Given $\epsilon$, find $\delta$

Question

Given $\epsilon=0.01$ and $a=2$. Find a value $\delta$ corresponding to the given value of $\epsilon$ so that the definition of continuity is satisfied.

I supposed, that since $f(x)=f(a)+\epsilon$, we could solve the equation $$f(x)-f(a)=\epsilon$$$$\sqrt{x}-\sqrt{2}=0.01/-0.01$$

for $x$, choose the smallest $x$, then find the $\delta$ that is sufficiently small, so the change in the value of the function remains within $0.01$. Why doesn't this method work? The correct answer is $2\epsilon$.

Answer 1

I tried to solve it in a different way and still a dead end. Here is my work.

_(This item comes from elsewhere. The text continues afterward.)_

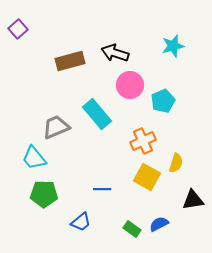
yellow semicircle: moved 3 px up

$$\vert \sqrt{x}-\sqrt{2} \vert<0.01$$$$-0.01<\vert \sqrt{x}-\sqrt{2}<0.01$$

$$-0.01+\sqrt{2} < \sqrt{x} < 0.01+\sqrt{x}$$

$$(-0.01+\sqrt{2})^2 < x < (0.01+\sqrt{x})^2$$

$$-0.028184 < x - 2 < 0.028384$$

The correct answer should be $\delta = 0.028184$, but the given answer is $\delta = 0.02$. Is this because any smaller $\delta$ is also a valid answer? Seems a bit arbitrary to me. This is all from the book A first course in real analysis - Protter, Morrey.

Answer 2

The function $\sqrt x$ is monotonic, so that in an interval it achieves the minimum and maximum value at the endpoints.

We try $\delta=10^{-10}$:

$$\left|\sqrt{2\pm10^{-10}}-\sqrt2\right|=\frac{10^{-10}}{\sqrt{2\pm10^{-10}}+\sqrt2}<10^{-10}<0.01$$ is true and we are done.